Can tail-based sampling create false orphan alerts even when propagation is correct?
Yes. If the sampler drops the parent span but retains the child, the child’s parent_id points to a non-existent span, triggering orphan alerts. Use ParentBasedSampler so children are only retained when their parent is also retained:
from opentelemetry.sdk.trace.sampling import ParentBased, TraceIdRatioBased
sampler = ParentBased(root=TraceIdRatioBased(0.1))
How do I detect orphaned spans in Tempo or Jaeger without inspecting every trace manually?
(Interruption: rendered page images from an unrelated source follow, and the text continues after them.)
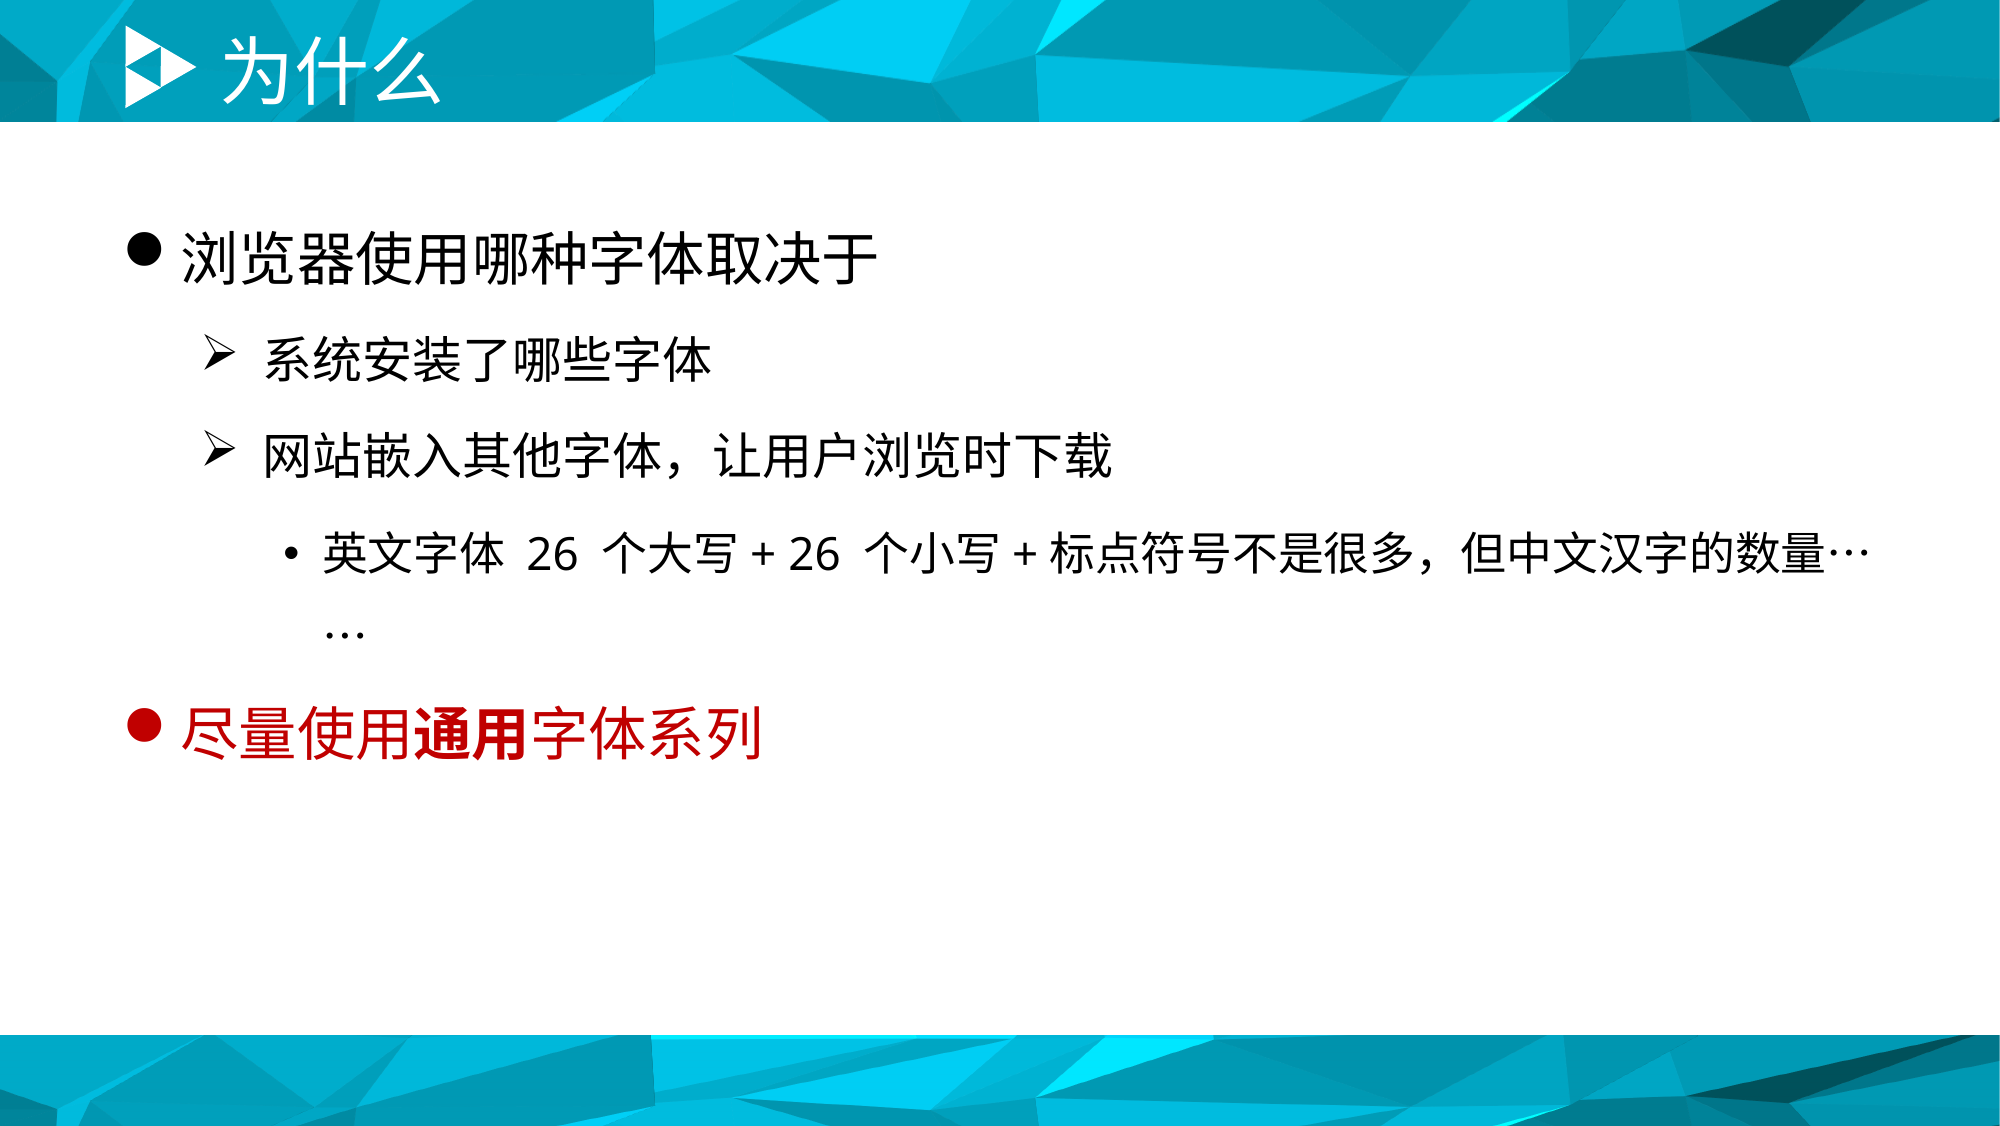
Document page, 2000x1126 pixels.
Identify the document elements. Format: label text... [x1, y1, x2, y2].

title 为什么 [201, 24, 1927, 127]
picture [0, 1035, 2000, 1126]
picture [0, 0, 2000, 122]
list 浏览器使用哪种字体取决于 系统安装了哪些字体 网站嵌入其他字体，让用户浏览时下载 英文字体 26 个大写+ 26 个小写+标点符号不是很多，但中文汉字的数量…… 尽量使用通用字体系列 [104, 178, 1927, 978]
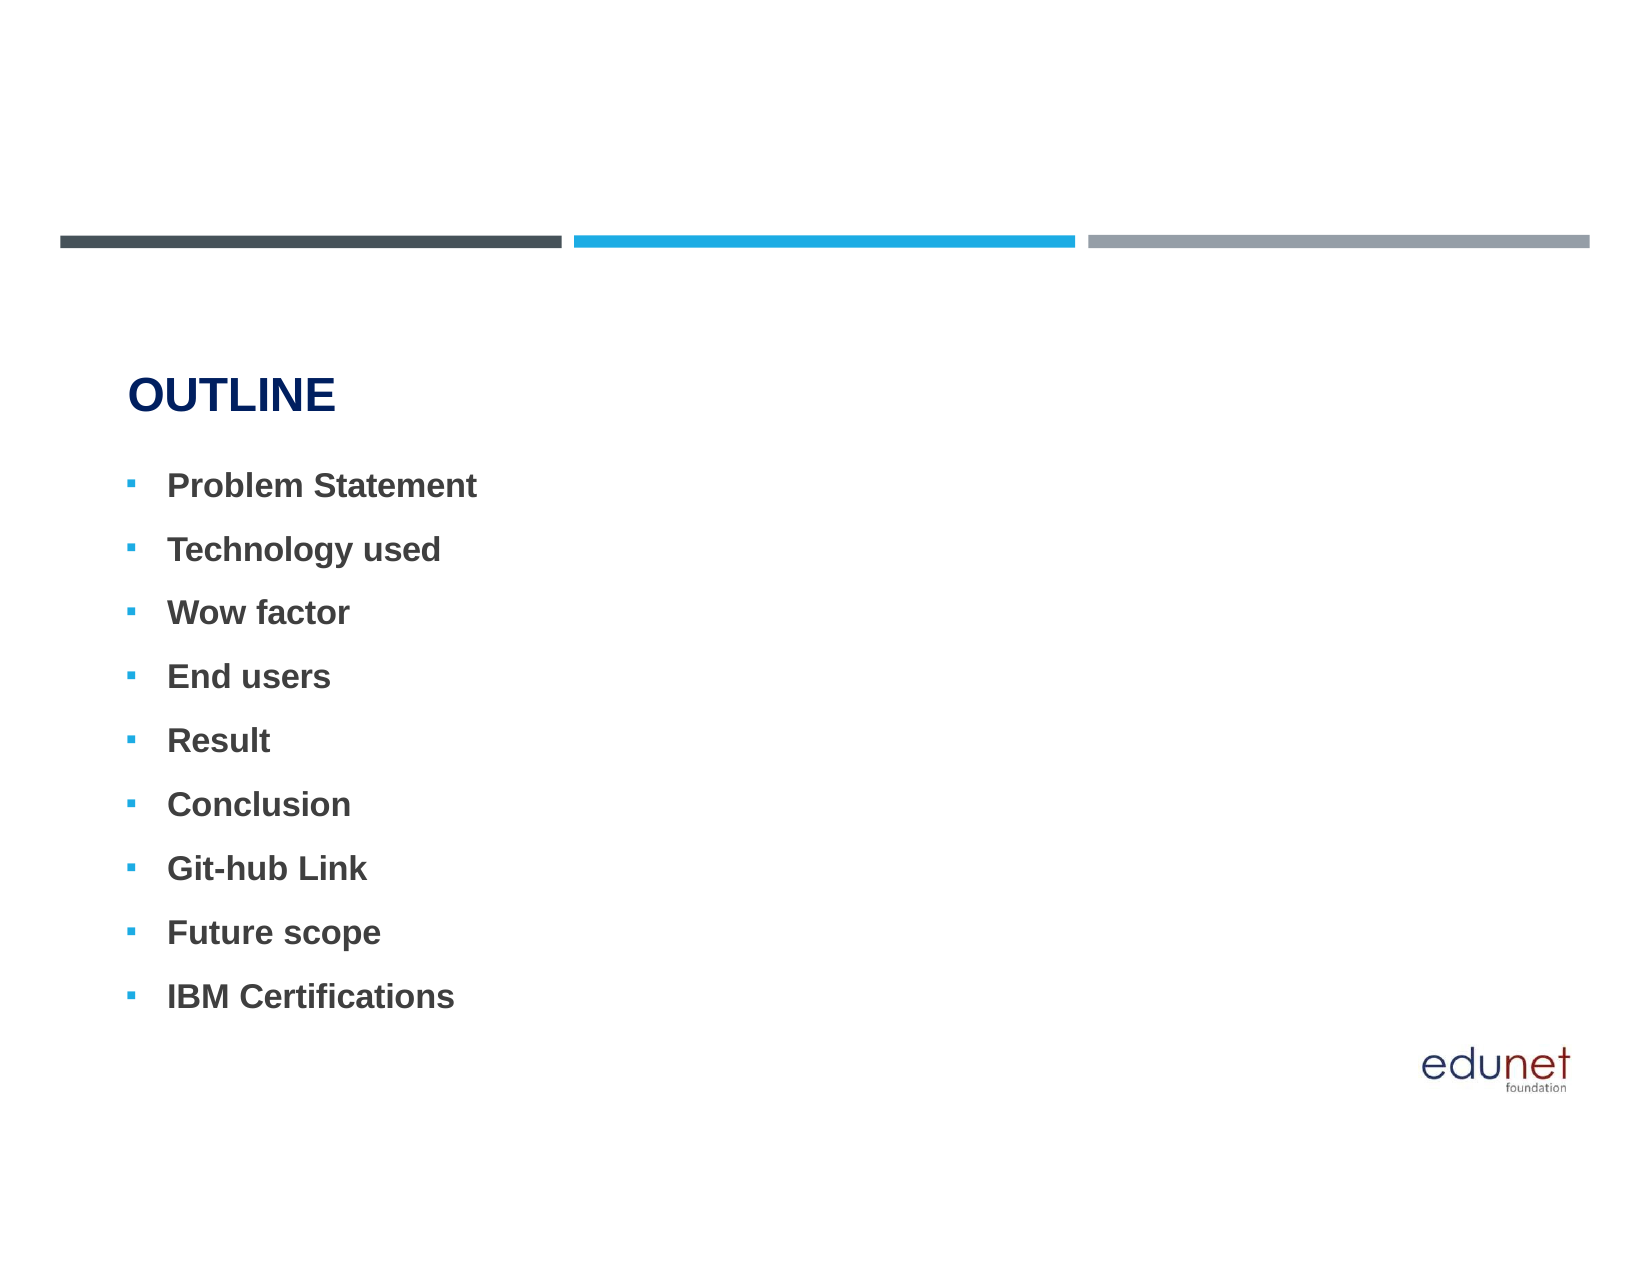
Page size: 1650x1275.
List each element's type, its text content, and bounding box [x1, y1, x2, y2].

picture [1418, 1044, 1572, 1094]
title OUTLINE [125, 361, 342, 437]
text_box Problem Statement Technology used Wow factor End users Result Conclusion Git-hub Link Future scope IBM Certifications [123, 437, 483, 1016]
In Grafana Tempo use { rootSpan = false && parentSpanID = "0000000000000000" }. In Jaeger, filter by parent_span_id=0 in the search UI or via the HTTP API’s tags parameter.
Does patching ThreadPoolExecutor with ThreadingInstrumentor add significant overhead?
Roughly 1–3% CPU per context switch. For pipelines above ~10 k RPS, prefer explicit context.attach()/detach() pairs to avoid event-loop contention and GC pressure.
Validation test harness
Before shipping a fix, confirm it with a deterministic in-process test using the InMemorySpanExporter:
from opentelemetry.sdk.trace import TracerProvider, SimpleSpanProcessor
from opentelemetry.sdk.trace.export.in_memory_span_exporter import InMemorySpanExporter
from opentelemetry import trace
exporter = InMemorySpanExporter()
provider = TracerProvider()
provider.add_span_processor(SimpleSpanProcessor(exporter))
trace.set_tracer_provider(provider)
# Run the async workload under test, then assert:
spans = exporter.get_finished_spans()
orphaned = [
s for s in spans
if s.parent is None and s.name != "root_span"
]
assert len(orphaned) == 0, f"Orphaned spans detected: {[s.name for s in orphaned]}"
Success criteria: 100% parent-child linkage in test runs, zero parent_id == null anomalies in production monitoring dashboards, and context propagation latency under 50 µs across boundaries.